あいさつした永芳会長は、現在の経済環境について、「金融緩和や公共投資だけではデフレ脱却に導くことは困難。日本経済は持続的な成長には至っておらず、消費税増税後に消費が低迷し、景気が急速に落ち込むことも懸念されている。政府の対策は、企業向けは手厚いが、家計への配慮が充分とはいえない」と分析。今春の賃上げ交渉について、「消費税増税を乗り越え、デフレから脱却するため、今まさにそのための覚悟と実践が求められている。2014春季生活闘争は、労使の社会的責任が問われており、オールジャパンで日本経済を好循環につなげていく道のりのスタート」と位置づけながら、「私たちが覚醒し実践しなければ、デフレ脱却、持続的な日本経済の成長と社会の実現は遠のくばかりだ」と強調した。

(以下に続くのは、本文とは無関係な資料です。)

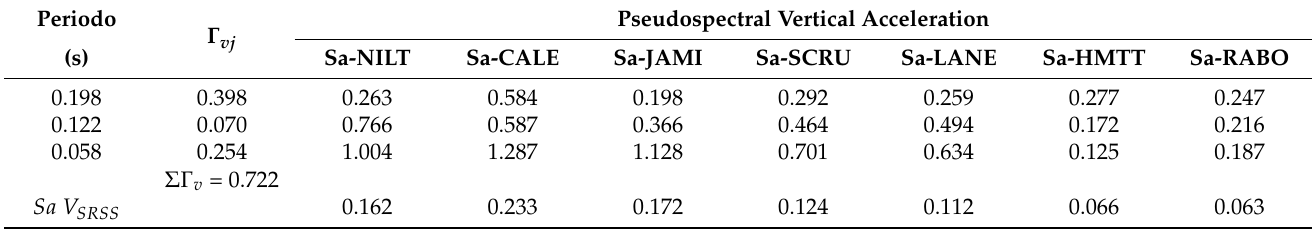
Table 8. Accelerations due to vertical earthquake in the 10-story building. Table 6. Resultant accelerations of the horizontal plus vertical components (6-story building).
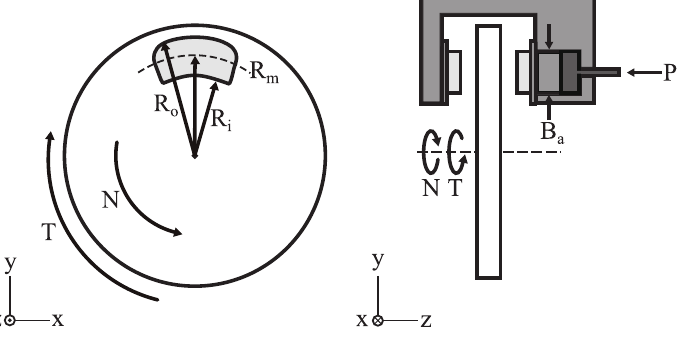
Figure 3. Forces acting on the rotor and caliper.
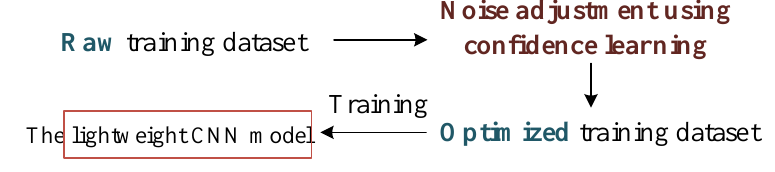
Figure 2. The Idea of the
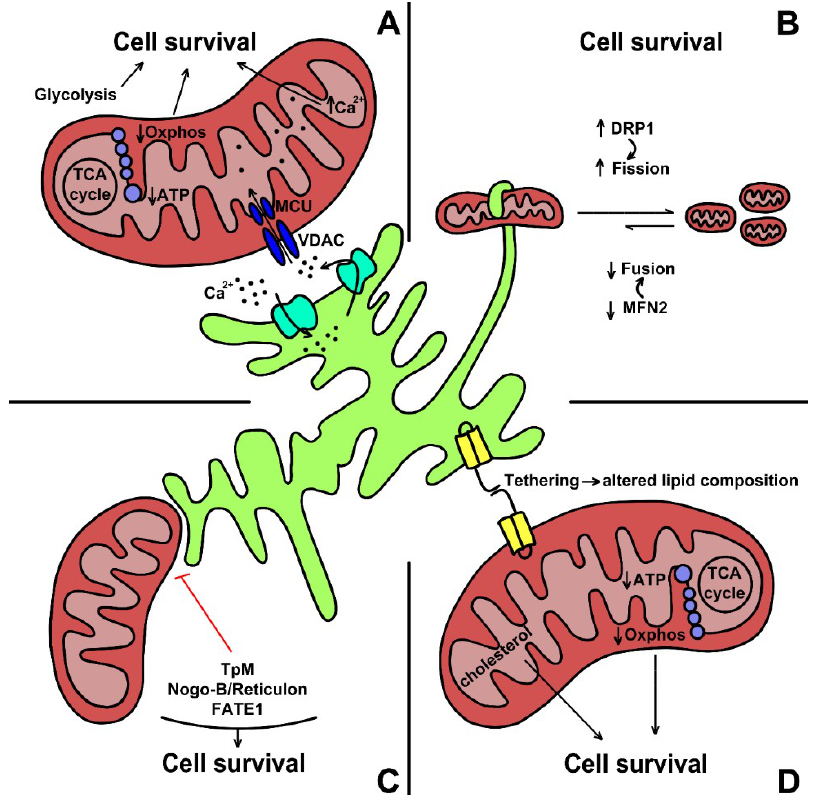
Figure 2. Main mechanisms involved in MAMs development and their role in tumor cell progression. ( A ). Calcium homeostasis is crucial to promote cell survival. A reduced flow of Ca 2+ into mitochondria blunts Oxphos activity, thus, reducing ATP production. Moreover, Ca 2+ induces the glycolytic pathway (Warburg effect), which eventually support cancer cells’ survival and proliferation. ( B ) Mitochondria fusion and fission programs are strictly controlled to be balanced in a physiological condition. However, during cancer progression, ER mediates mitochondria fission and shifts the equilibrium towards the fragmentation process. DRP1 and MFN2 are the main proteins involved in this context—the former enhances fission while the latter regulates mitochondrial fusion. ( C ) Tumor cells’ survival depends on the ER–mitochondria distance. Apoptosis happens as a consequence of their proximity, while a greater distance is associated with cell survival, as shown for Tpm, Nogo-B / Reticulon, and FATE1 proteins. ( D ) ER–mitochondrion tethering alters mitochondrial lipid composition. Specifically, their binding increases cholesterol levels, boosting up aerobic glycolysis and reducing Oxphos activity.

定昇のない組合は賃上げ要求基準を「7,500円以上」に
賃上げ方針は、定期昇給・賃金カーブ維持分の確保を前提とし、物価上昇相当として1%以上のベースアップ・賃上げを要求するとともに、配分のゆがみを是正し、賃金水準を回復させるために1%を目安として配分を得ることに取り組むとしている。「配分のゆがみ是正のための配分」については、 (1) 賃金カーブのゆがみの是正 (2) 諸手当のみなおし (3) 過去の積み残し分の補填(賃金カットや定昇凍結の復元など) (3) 格差是正・均等処遇原資(非正規労働者・雇用延長者の処遇改善)――などから、状況に応じて取り組む考えだ。

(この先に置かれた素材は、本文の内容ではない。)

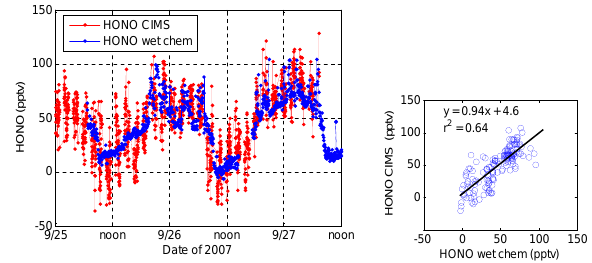
Fig. 5. Comparison of HONO measurements by wet chemistry (blue dots) and CIMS (red circles) over three days between 25 and 27 September, 2007. Left: time series with one-minute averages. Right: scatter plot of CIMS HONO versus wet chemistry HONO with 10-min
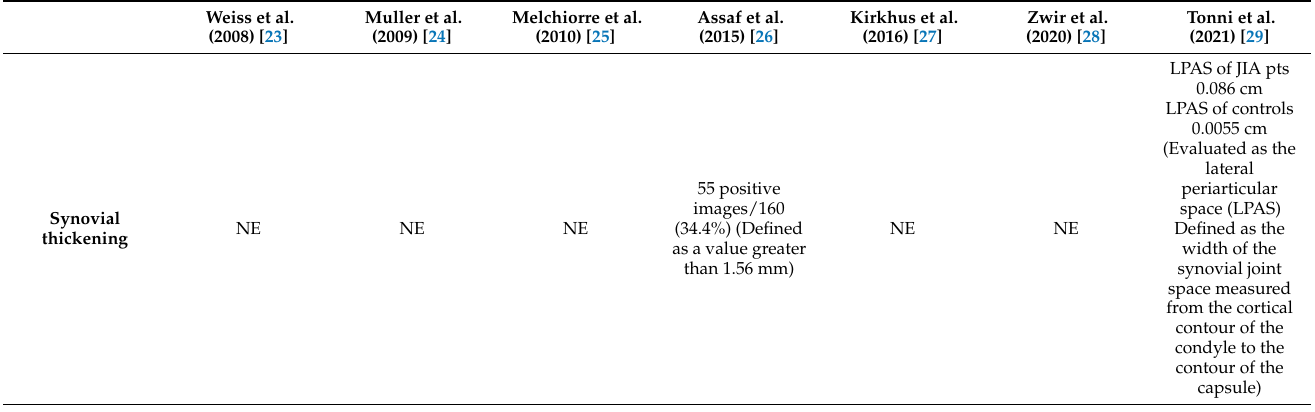
The Spearman test applied to the values of LPAS measured in ultrasound and the corresponding MR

定期昇給制度がないところでは、賃金実態調査を踏まえて、定期昇給相当分(1歳1年間差)を5,000円と過年度物価上昇分(1%相当)2,500円を合わせて賃上げ要求基準を7,500円以上とし、賃金水準や格差の状況に応じて、格差改善に取り組む組合はさらに2,500円を要求する。
また、30歳・勤続12年、35歳・勤続17年の個別賃金水準について、先行水準、標準水準、最低水準を設けており、標準水準では30歳27万2,500円、35歳31万7,200円などとなっている。
年齢別最低保障賃金の協定化で格差是正を
一時金については、ミニマム要求基準を年間4カ月と設定。業績連動方式で固定部分を持つところについては、固定部分の4カ月以上への引き上げを求めるとしている。

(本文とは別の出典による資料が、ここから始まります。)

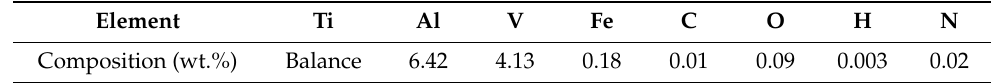
Table 1. Chemical compositions of Ti6Al4V powder.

そのほか、非正規労働者の正社員登用の事例なども見られることから、格差是正の取り組みとして、20歳、25歳、30歳、35歳、40歳の勤続0年の初任賃金を「年齢別最低保障賃金」として設定して、すべての組合で協定化を目指すとしている(20歳:16万3,800円、25歳:18万1,500円、30歳:19万6,100円、35歳:20万7,800円、40歳:21万6,600円)。
交渉の進め方については、要求提出を2月末までとし、連合での共闘方針に基づいて、第3週(3月10日~16日)を解決に向けた回答ゾーン(第1先行組合回答ゾーン)とし、3月12日を集中回答日としている。これに続く組合は3月17日~23日を回答ゾーンとし、3月19日、20日を集中回答日と設定(第2先行組合回答ゾーン)。さらに遅れる組合は3月24日~4月11日を回答ゾーン(第3回等ゾーン)とし、遅くとも4月内での決着を目指すとしている。
論議では、「各単組の要求、妥結状況などの情報が遅い。共闘を進めるため、情報共有の取り組みをさらに強めるべきだ」(富山化学)などの意見が出た。